• [ACTIVITY LIST]
1. In the text on the Guardian's Habima story, rewrite the paragraph beginning "You can tell that the Guardian's Jerusalem correspondent" more briefly, keeping its main facts.
2. In the text on the Guardian's Habima story, write out the passage from "You can tell" to "West Bank settlement’.", swapping "correspondent" for "reporter".
3. Answer these questions from the text on the Guardian's Habima story:
(a) According to the quoted article, which city is Kiryat Arba next to?
(b) On what date did the Guardian article appear?
(c) Besides a few outspoken voices in the artistic community, who is named as critical of the performance?

• [PASSAGE PROVIDED]
Guardian

Guardian story on Habima & settlements omits facts which undermine narrative


You can tell that the Guardian’s Jerusalem correspondent Peter Beaumont spends a lot of time associating with those on the radical fringes of Israeli society by reading the first three paragraphs of his Oct. 25th article ‘Israel’s national theatre company criticised for show in West Bank settlement’.

Israel’s national theatre company has announced it will perform in a hardline West Bank settlement, sparking a fierce row inside Israel’s artistic community.

The performance in the Israeli settlement of Kiryat Arba next to Hebron is planned to take place next month despite a growing chorus of criticism from Israeli cultural figures opposed to the move.

Although other theatre companies have performed in Kiryat Arba before, it is the first time that Habima – Israel’s national theatre – has performed in the settlement.

Of course, beyond a few outspoken voices within the artistic community (and the editors at Haaretz), it’s difficult to find evidence of “a growing chorus of criticism” within the country over the national theatre company’s decision to perform in a community across the green line.

• [DATA]
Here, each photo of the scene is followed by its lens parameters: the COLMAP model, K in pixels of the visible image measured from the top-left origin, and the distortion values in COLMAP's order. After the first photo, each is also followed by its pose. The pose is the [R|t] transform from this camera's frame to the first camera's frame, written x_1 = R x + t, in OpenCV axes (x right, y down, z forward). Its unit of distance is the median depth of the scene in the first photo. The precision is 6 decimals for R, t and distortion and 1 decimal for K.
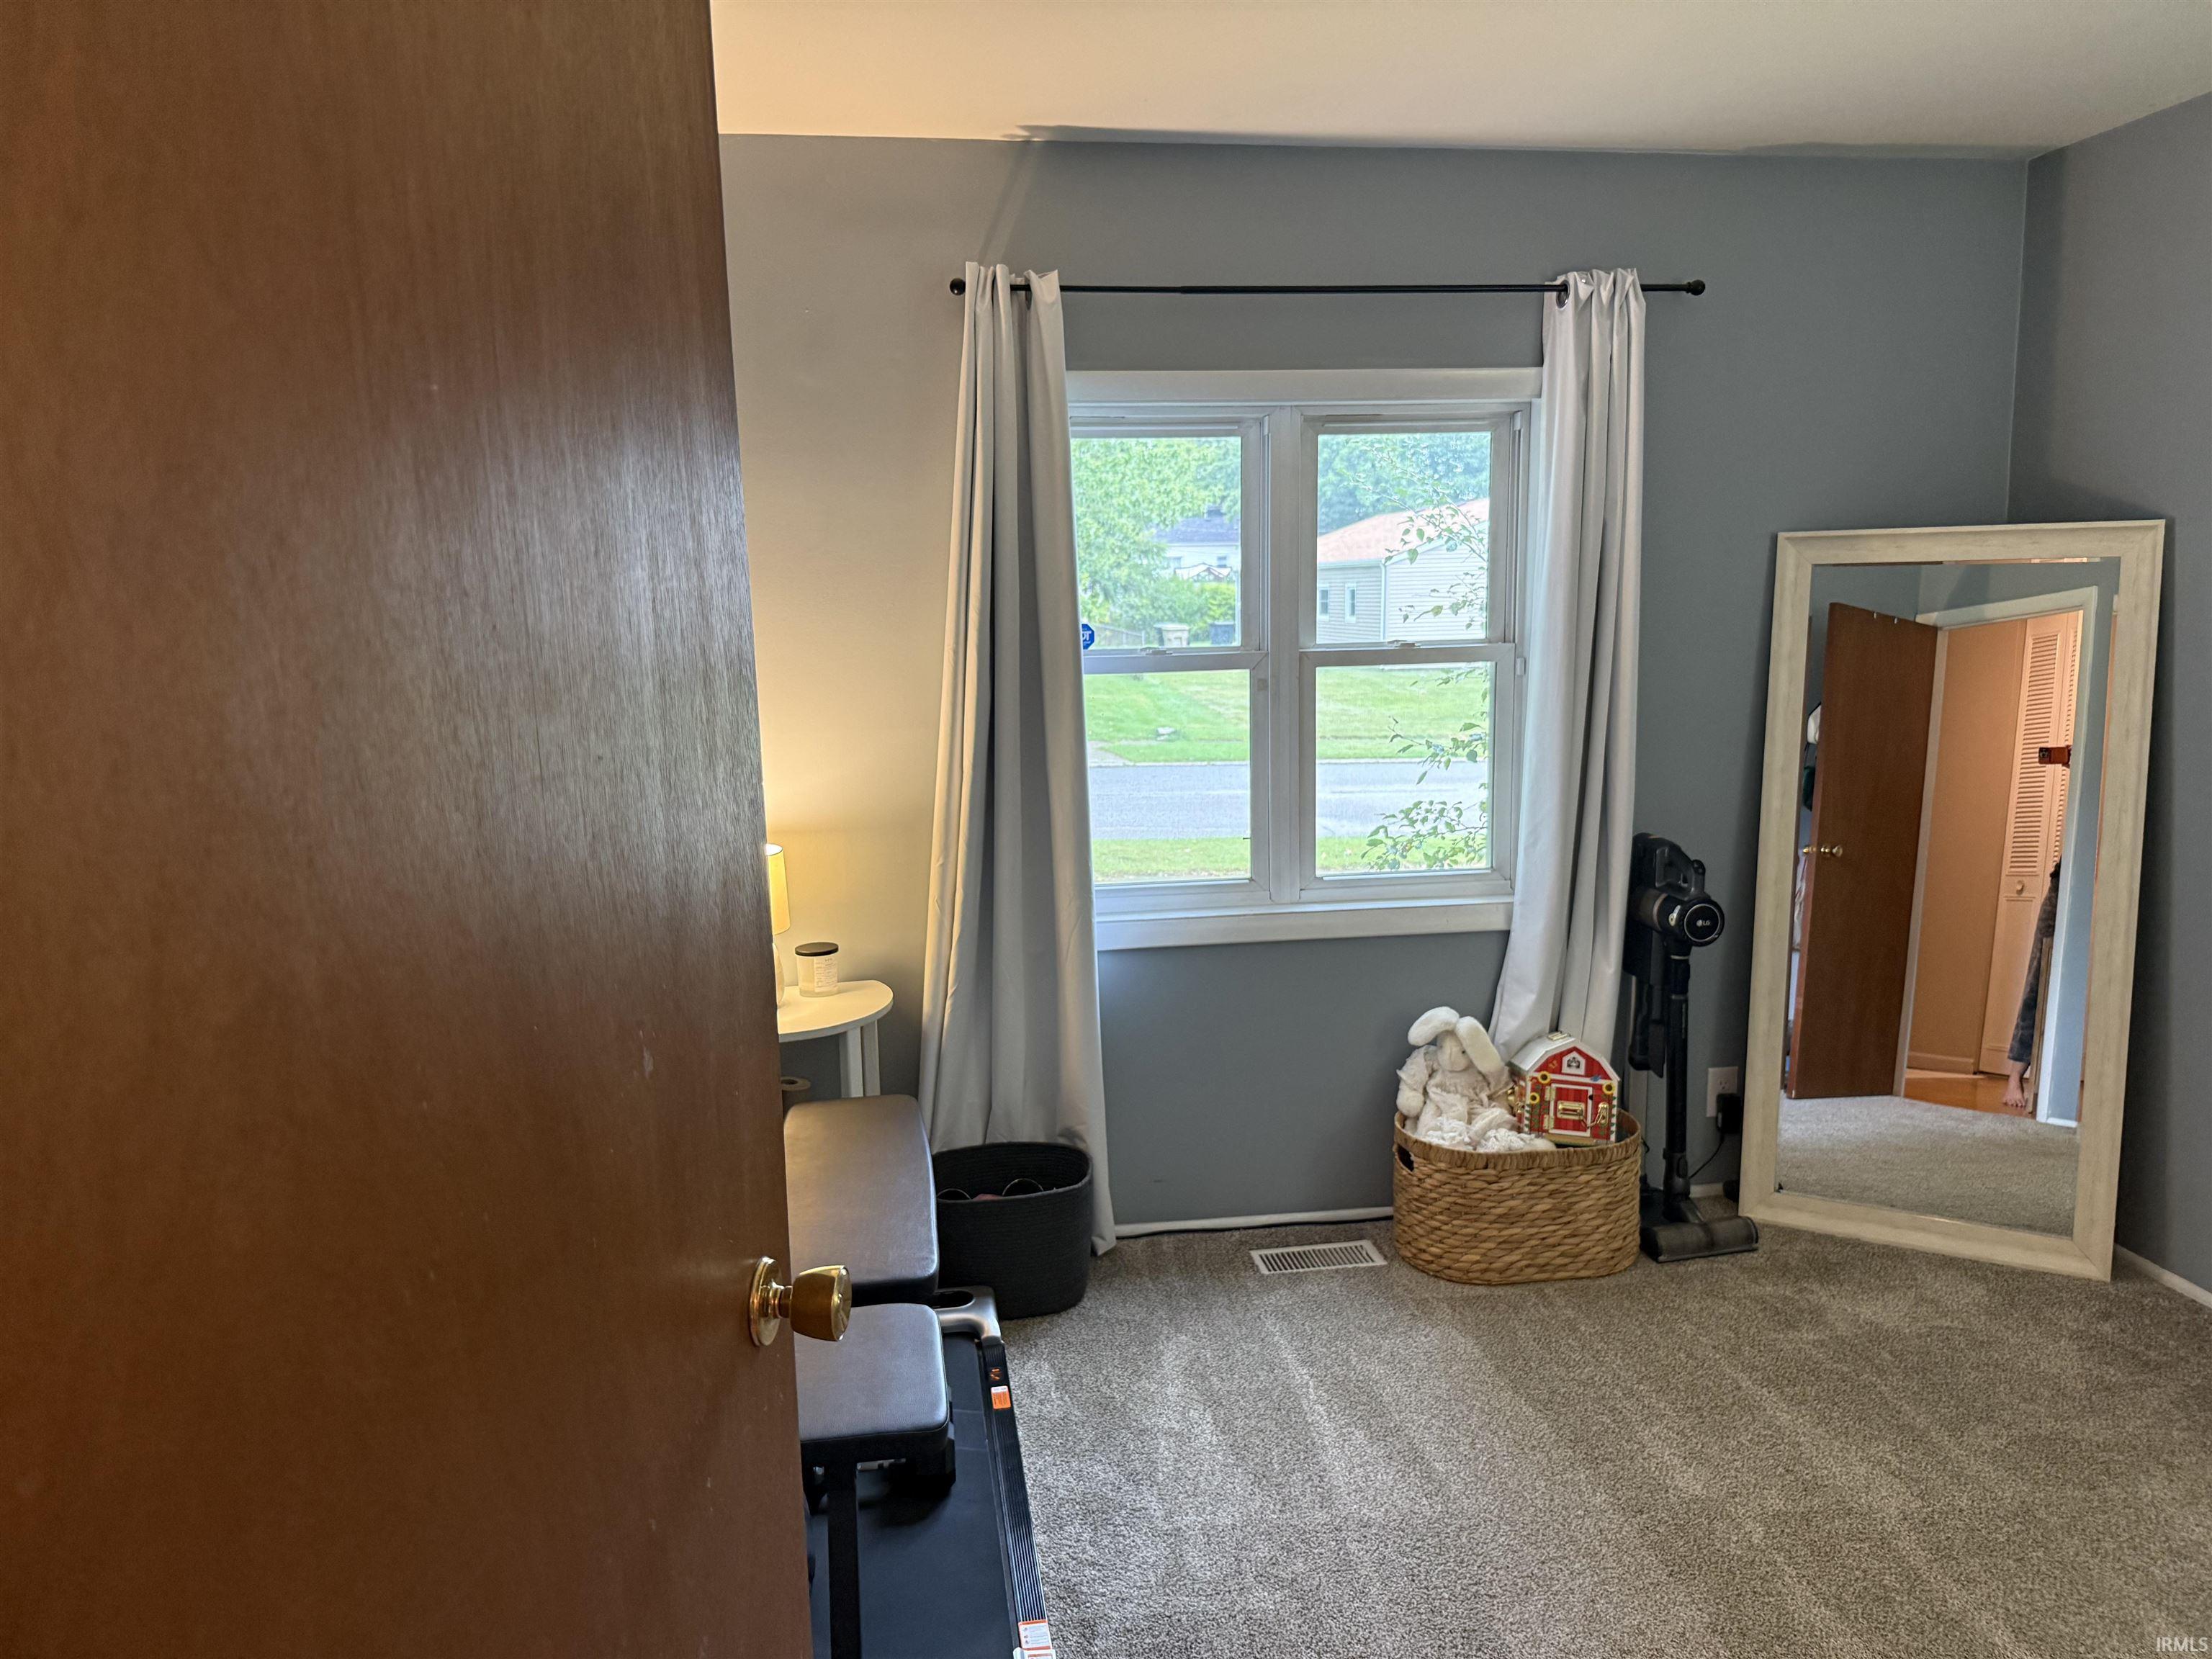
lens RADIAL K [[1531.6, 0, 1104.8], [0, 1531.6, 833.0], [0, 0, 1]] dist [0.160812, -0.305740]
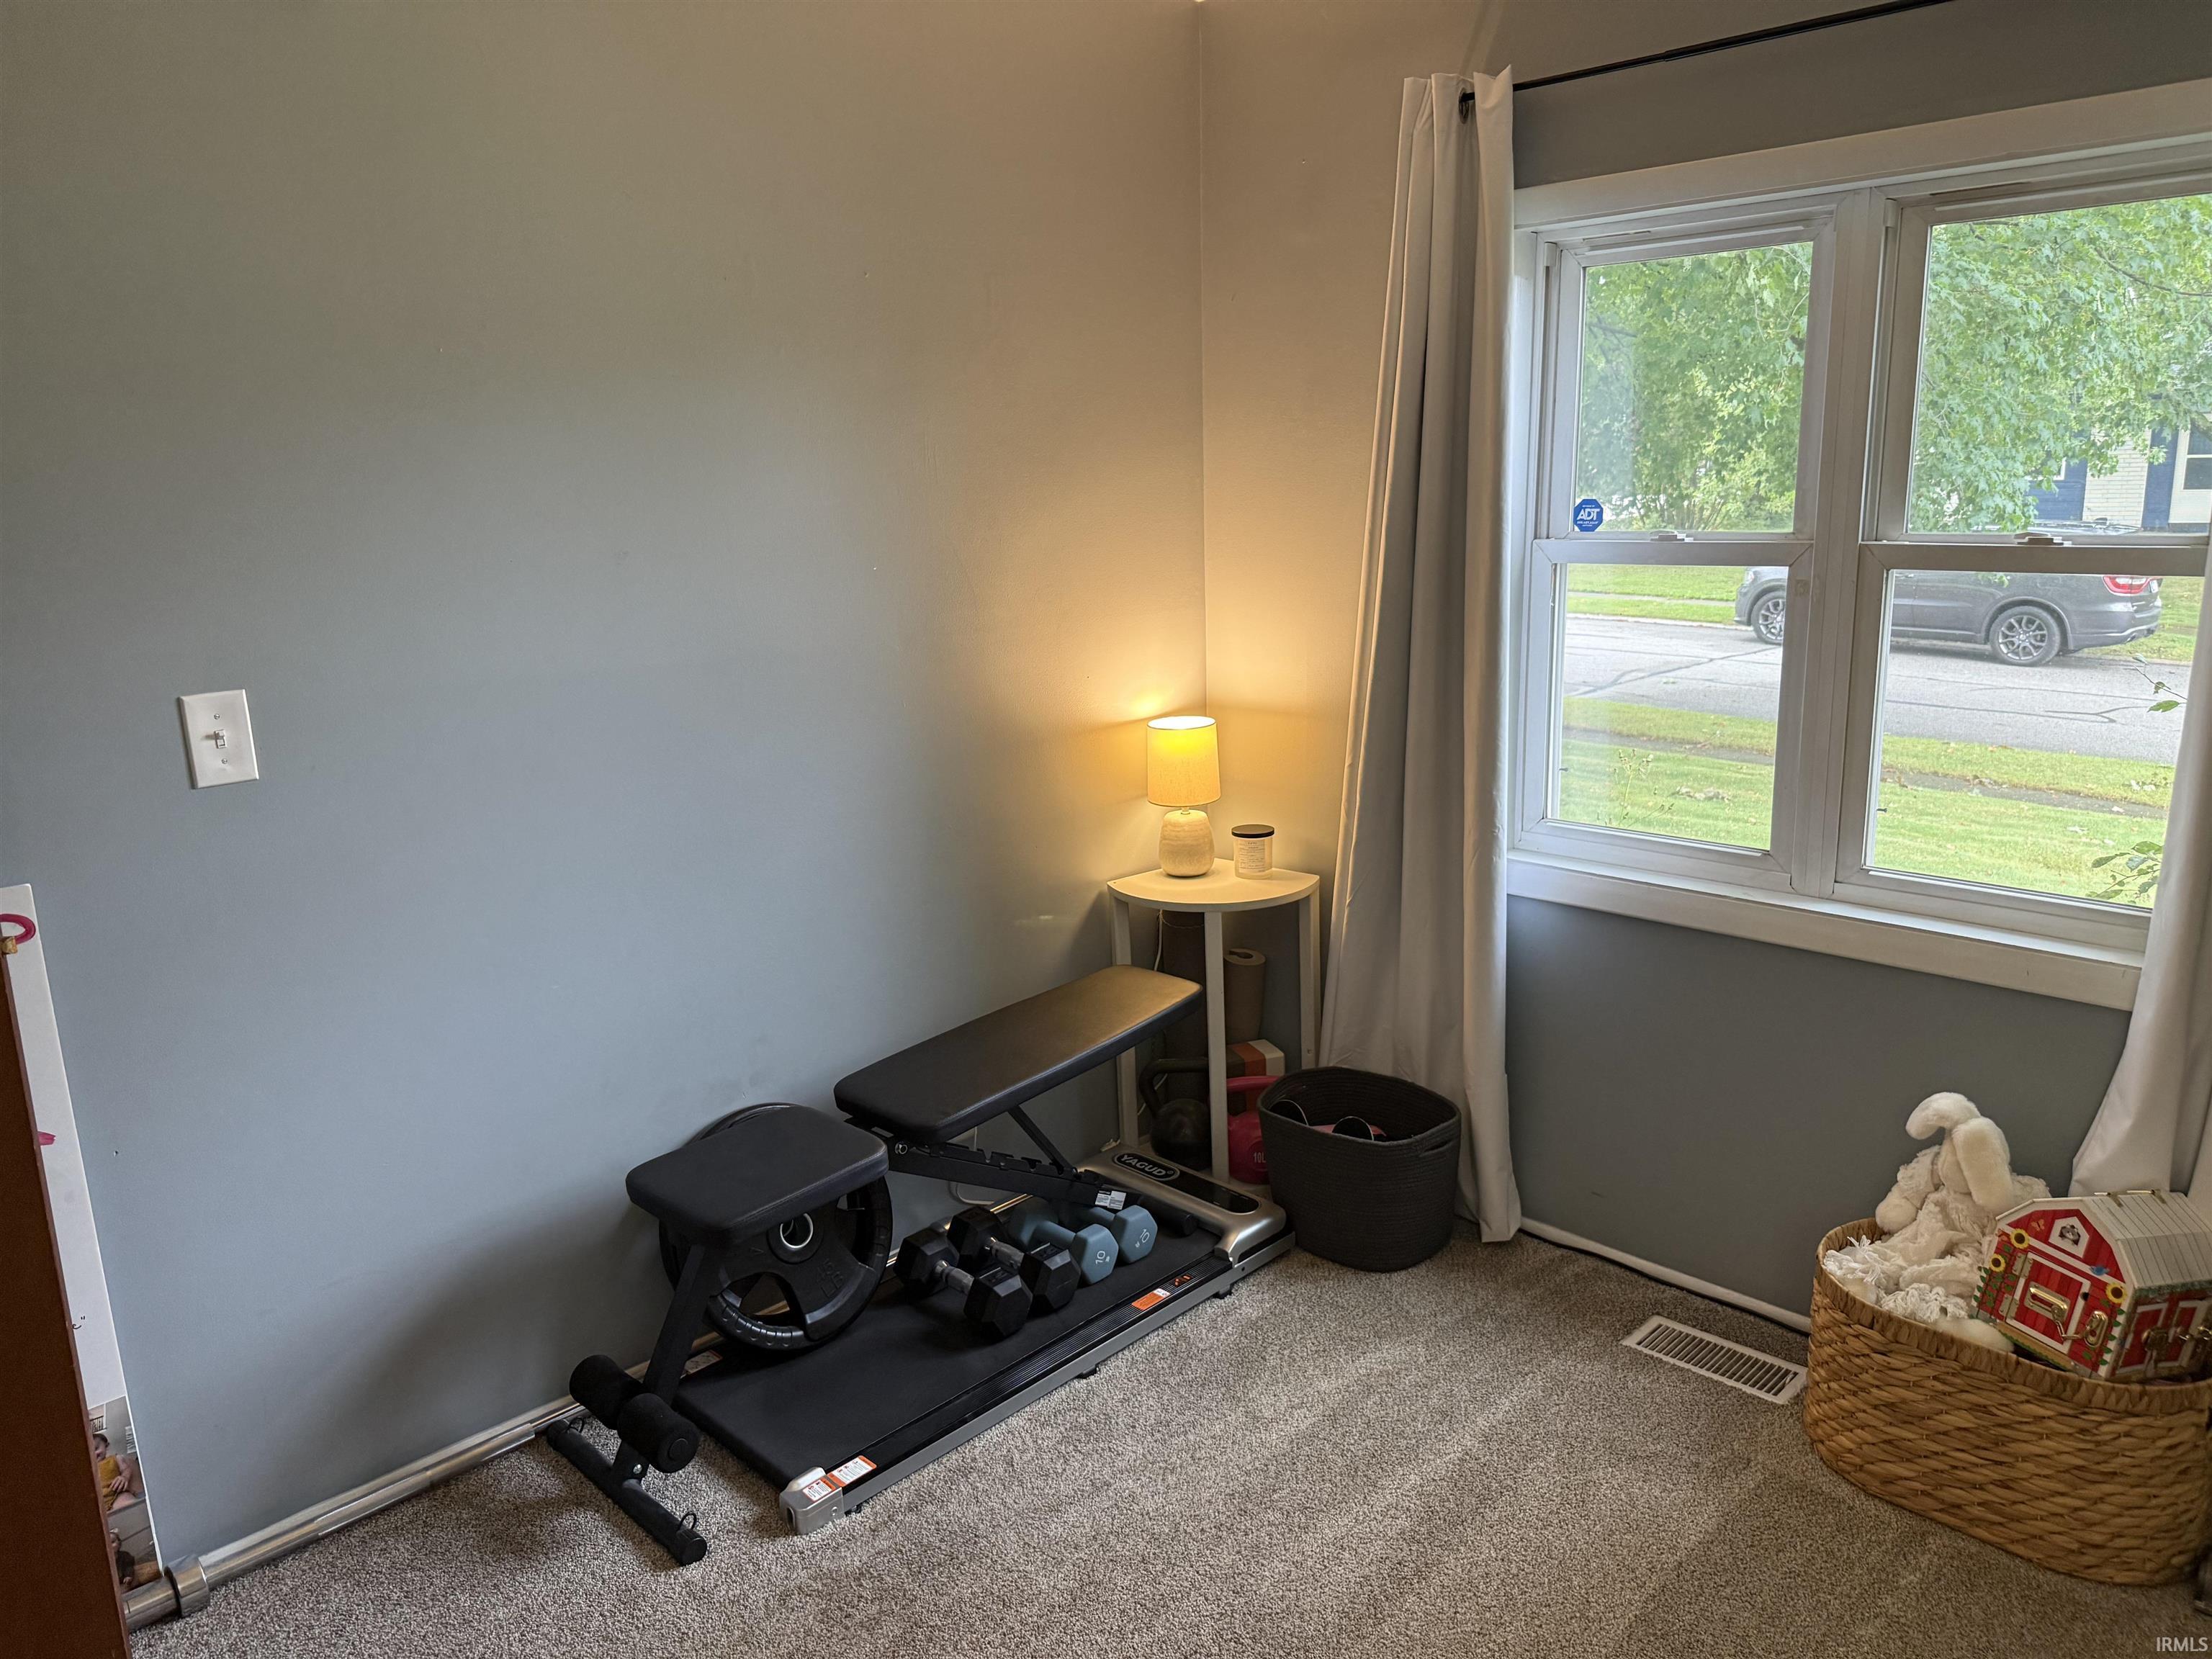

• [ANSWER LIST]
1. The first three paragraphs of Peter Beaumont's Oct. 25th Guardian article, "Israel's national theatre company criticised for show in West Bank settlement," show that the paper's Jerusalem correspondent spends much time with Israel's radical fringes.

2.
You can tell that the Guardian’s Jerusalem reporter Peter Beaumont spends a lot of time associating with those on the radical fringes of Israeli society by reading the first three paragraphs of his Oct. 25th article ‘Israel’s national theatre company criticised for show in West Bank settlement’.

3.
(a) Hebron
(b) Oct. 25th
(c) The editors at Haaretz